Page images and extracted text

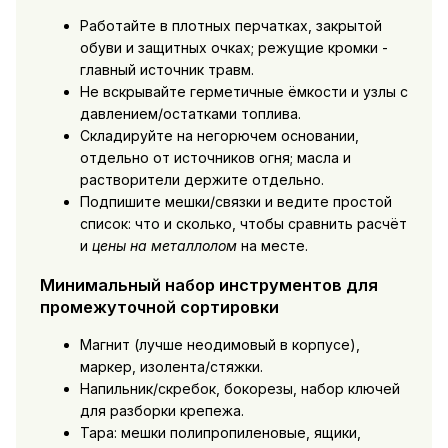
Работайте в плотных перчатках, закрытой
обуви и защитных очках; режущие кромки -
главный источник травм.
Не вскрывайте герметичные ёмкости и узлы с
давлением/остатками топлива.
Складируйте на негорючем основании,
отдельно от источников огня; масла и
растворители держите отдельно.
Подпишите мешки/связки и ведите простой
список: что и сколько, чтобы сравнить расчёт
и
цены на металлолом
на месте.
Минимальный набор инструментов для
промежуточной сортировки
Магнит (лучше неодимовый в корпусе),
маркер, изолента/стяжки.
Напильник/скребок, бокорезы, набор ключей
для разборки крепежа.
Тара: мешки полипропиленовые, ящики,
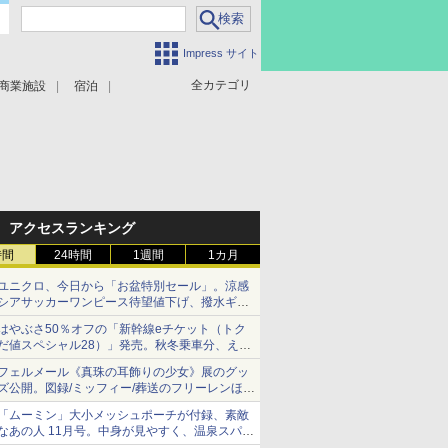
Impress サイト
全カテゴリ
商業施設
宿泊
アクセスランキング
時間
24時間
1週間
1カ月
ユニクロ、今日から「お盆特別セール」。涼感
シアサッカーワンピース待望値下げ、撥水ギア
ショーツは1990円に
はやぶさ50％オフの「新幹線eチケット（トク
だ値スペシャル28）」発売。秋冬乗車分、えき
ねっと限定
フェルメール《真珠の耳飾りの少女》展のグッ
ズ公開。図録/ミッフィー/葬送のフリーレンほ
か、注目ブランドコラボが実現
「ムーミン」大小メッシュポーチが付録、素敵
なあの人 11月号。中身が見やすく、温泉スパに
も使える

## TASK
Repeat the records in full, precisely, and keep the pictures out.

## WRITTEN ANSWER
Работайте в плотных перчатках, закрытой
обуви и защитных очках; режущие кромки -
главный источник травм.
Не вскрывайте герметичные ёмкости и узлы с
давлением/остатками топлива.
Складируйте на негорючем основании,
отдельно от источников огня; масла и
растворители держите отдельно.
Подпишите мешки/связки и ведите простой
список: что и сколько, чтобы сравнить расчёт
и
цены на металлолом
на месте.
Минимальный набор инструментов для
промежуточной сортировки
Магнит (лучше неодимовый в корпусе),
маркер, изолента/стяжки.
Напильник/скребок, бокорезы, набор ключей
для разборки крепежа.
Тара: мешки полипропиленовые, ящики,
Impress サイト
全カテゴリ
商業施設
宿泊
アクセスランキング
時間
24時間
1週間
1カ月
ユニクロ、今日から「お盆特別セール」。涼感
シアサッカーワンピース待望値下げ、撥水ギア
ショーツは1990円に
はやぶさ50％オフの「新幹線eチケット（トク
だ値スペシャル28）」発売。秋冬乗車分、えき
ねっと限定
フェルメール《真珠の耳飾りの少女》展のグッ
ズ公開。図録/ミッフィー/葬送のフリーレンほ
か、注目ブランドコラボが実現
「ムーミン」大小メッシュポーチが付録、素敵
なあの人 11月号。中身が見やすく、温泉スパに
も使える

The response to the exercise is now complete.